From the listing below, copy only the lines running from the line that contains "Mullen | 2016-18 |" to the line that contains "Chancellor) | No vacancy | NA |", both included.

#### RECORDS TO PROCESS

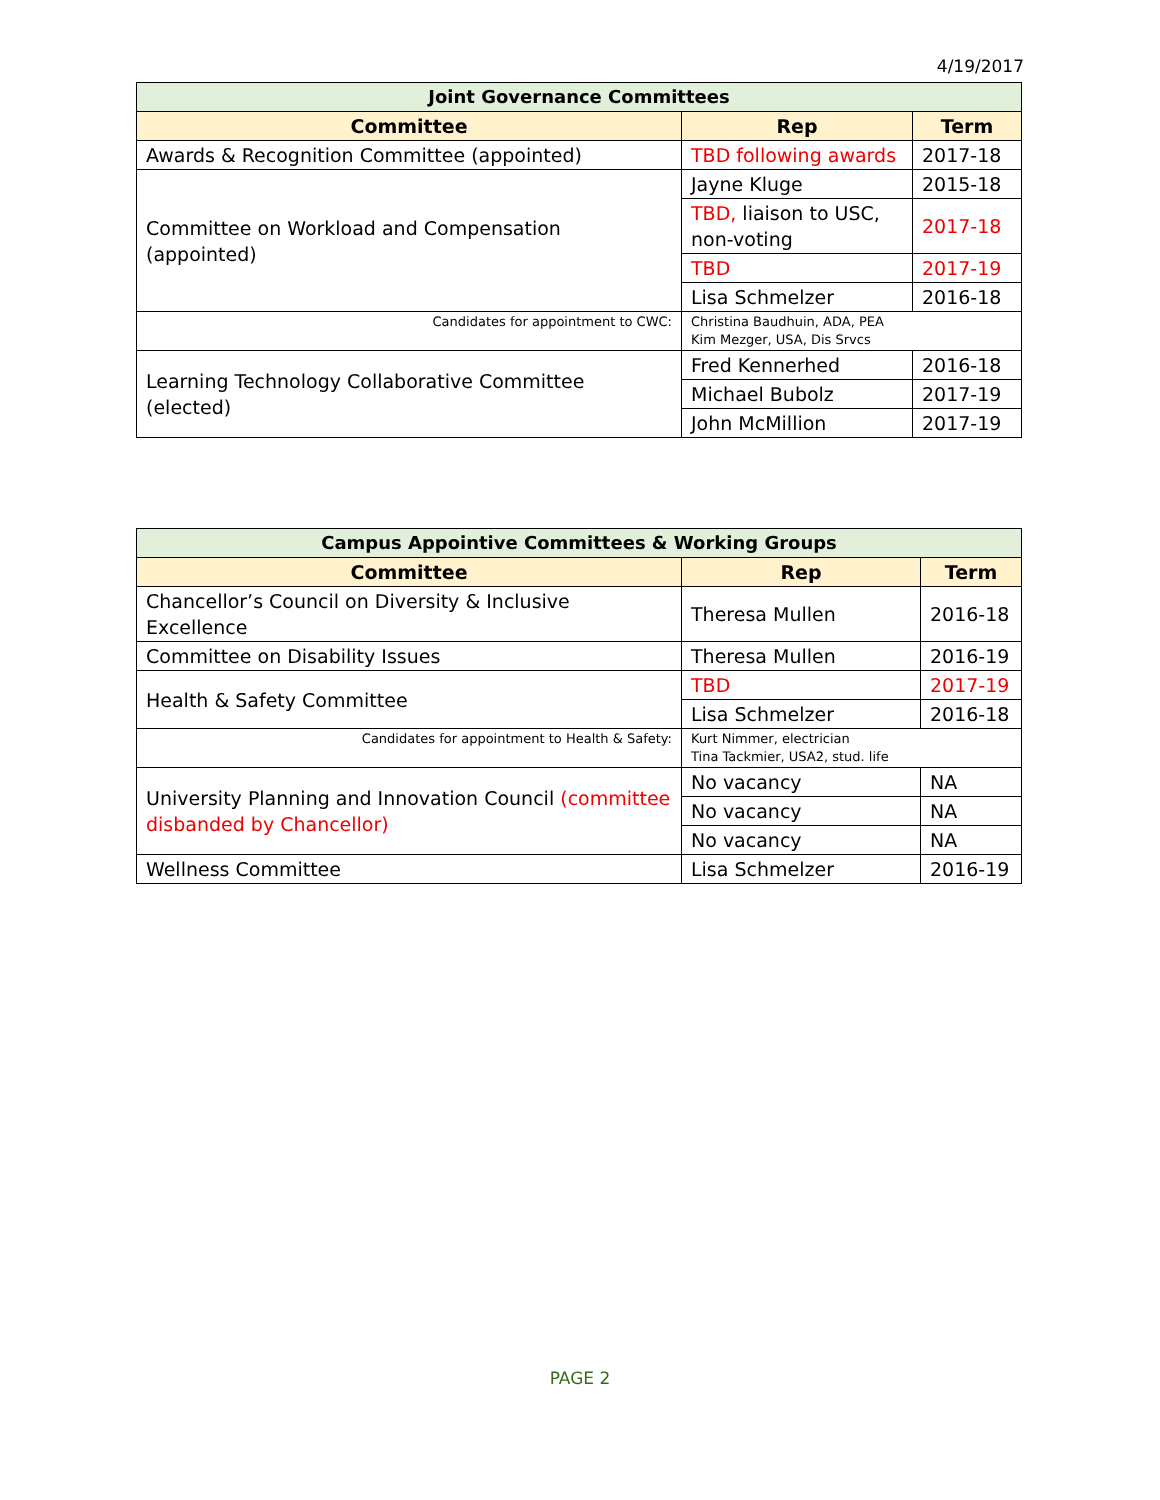4/19/2017
| Joint Governance Committees | | |
| Committee | Rep | Term |
| Awards & Recognition Committee (appointed) | TBD following awards | 2017-18 |
| Committee on Workload and Compensation (appointed) | Jayne Kluge | 2015-18 |
| | TBD, liaison to USC, non-voting | 2017-18 |
| | TBD | 2017-19 |
| | Lisa Schmelzer | 2016-18 |
| Candidates for appointment to CWC: | Christina Baudhuin, ADA, PEA Kim Mezger, USA, Dis Srvcs | |
| Learning Technology Collaborative Committee (elected) | Fred Kennerhed | 2016-18 |
| | Michael Bubolz | 2017-19 |
| | John McMillion | 2017-19 |
| Campus Appointive Committees & Working Groups | | |
| Committee | Rep | Term |
| Chancellor’s Council on Diversity & Inclusive Excellence | Theresa Mullen | 2016-18 |
| Committee on Disability Issues | Theresa Mullen | 2016-19 |
| Health & Safety Committee | TBD | 2017-19 |
| | Lisa Schmelzer | 2016-18 |
| Candidates for appointment to Health & Safety: | Kurt Nimmer, electrician Tina Tackmier, USA2, stud. life | |
| University Planning and Innovation Council (committee disbanded by Chancellor) | No vacancy | NA |
| | No vacancy | NA |
| | No vacancy | NA |
| Wellness Committee | Lisa Schmelzer | 2016-19 |
PAGE 2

########

- **COMPLETED TASK**:
| Chancellor’s Council on Diversity & Inclusive Excellence | Theresa Mullen | 2016-18 |
| Committee on Disability Issues | Theresa Mullen | 2016-19 |
| Health & Safety Committee | TBD | 2017-19 |
| | Lisa Schmelzer | 2016-18 |
| Candidates for appointment to Health & Safety: | Kurt Nimmer, electrician Tina Tackmier, USA2, stud. life | |
| University Planning and Innovation Council (committee disbanded by Chancellor) | No vacancy | NA |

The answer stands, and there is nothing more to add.